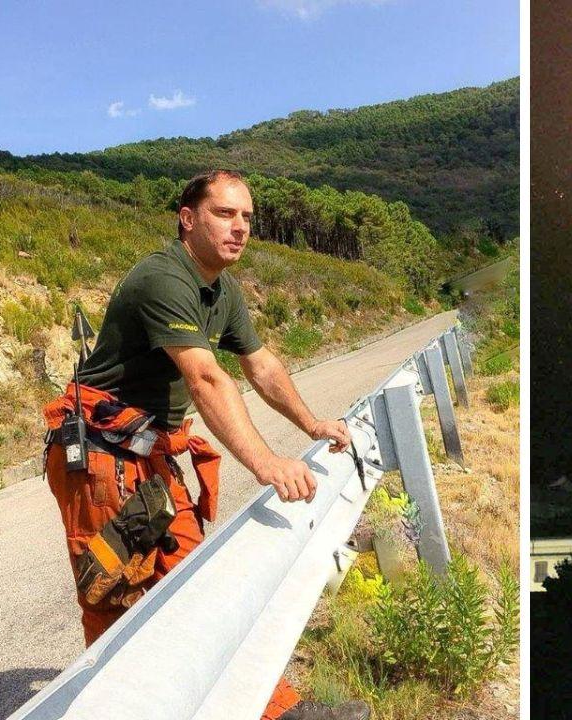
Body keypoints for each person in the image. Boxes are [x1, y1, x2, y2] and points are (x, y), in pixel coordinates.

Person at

┄┄┄┄┄┄┄┄┄┄

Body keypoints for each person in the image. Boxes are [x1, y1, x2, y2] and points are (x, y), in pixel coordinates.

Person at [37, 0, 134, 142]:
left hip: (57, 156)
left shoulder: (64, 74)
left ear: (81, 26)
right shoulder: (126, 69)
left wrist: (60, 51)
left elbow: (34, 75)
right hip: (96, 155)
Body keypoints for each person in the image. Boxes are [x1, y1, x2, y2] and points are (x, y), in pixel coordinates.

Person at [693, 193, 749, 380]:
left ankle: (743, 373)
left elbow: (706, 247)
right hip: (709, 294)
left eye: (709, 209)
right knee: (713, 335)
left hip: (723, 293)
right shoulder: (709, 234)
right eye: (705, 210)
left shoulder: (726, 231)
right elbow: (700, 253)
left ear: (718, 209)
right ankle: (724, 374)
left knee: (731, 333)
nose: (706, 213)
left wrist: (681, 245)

┄┄┄┄┄┄┄┄┄┄

**TASK TO CARRY OUT**: Your task is to find each line in the entries that contains the string "shoulder" and copy it.

**WRITTEN SOLUTION**:
left shoulder: (64, 74)
right shoulder: (126, 69)
right shoulder: (709, 234)
left shoulder: (726, 231)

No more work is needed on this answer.